The Hans Vogt Award 2020 goes to the director and author Emily Atef.

Hans Vogt Award 2020 goes to EMILY ATEF

We are very pleased that we can award the HANS VOGT AWARD of the city of Rehau, with the support of our sponsors, at the 54th Hof International Film Festival 2020 again this year. The prize, endowed with 5000 euros, is awarded to filmmakers who, with innovation and care, have given their films special quality and value and who pay special attention to their film music.

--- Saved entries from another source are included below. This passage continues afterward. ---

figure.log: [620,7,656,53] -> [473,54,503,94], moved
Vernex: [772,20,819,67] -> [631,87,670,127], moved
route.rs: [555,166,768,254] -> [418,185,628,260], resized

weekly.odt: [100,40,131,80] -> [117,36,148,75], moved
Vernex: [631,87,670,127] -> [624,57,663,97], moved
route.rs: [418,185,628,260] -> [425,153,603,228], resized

This year’s award goes to the director and screenwriter EMILY ATEF

Emily Atef was born in West Berlin in 1973 as the daughter of French-Iranian parents. She moved with her family to Los Angeles when she was seven years old, before moving to France when she was 13. There she finished school with the Baccalauréat. She then worked as an actress at the London Theatre before moving to Berlin, where she completed her directing studies at the German Film and Television Academy in 2008. After directing various short films such as SUNDAYS (2003) and ASYL (2004), her first feature film MOLLY'S WAY (2005), for which she also wrote the screenplay, was awarded the German Cinema New Talent Award for Best Screenplay at the Munich Film Festival. After critically acclaimed directorial works such as THE STRANGER IN ME (2008) and WUNSCHKINDER (2016), her black-and-white drama 3 DAYS IN QUIBERON marked her international breakthrough.

The 54th Hof International Film Festival is very pleased to welcome Emily Atef again in Hof: She was a guest for the first time already in 2011 with her internationally produced drama KILL ME (2012), which deals with death as a stirring road movie. After making her first comeback in Hof in 2018 with her film DO NOT WORRY! (2018), she returns again this year with her haunting and magnificently staged cat and mouse game JACKPOT (2020) starring Rosalie Thomass.

The Hans Vogt Award commemorates the pioneering work of the engineer Hans Vogt, born in the Rehau district in 1890, who played a decisive role in the invention of the sound film and ushered in a new era in the history of cinema.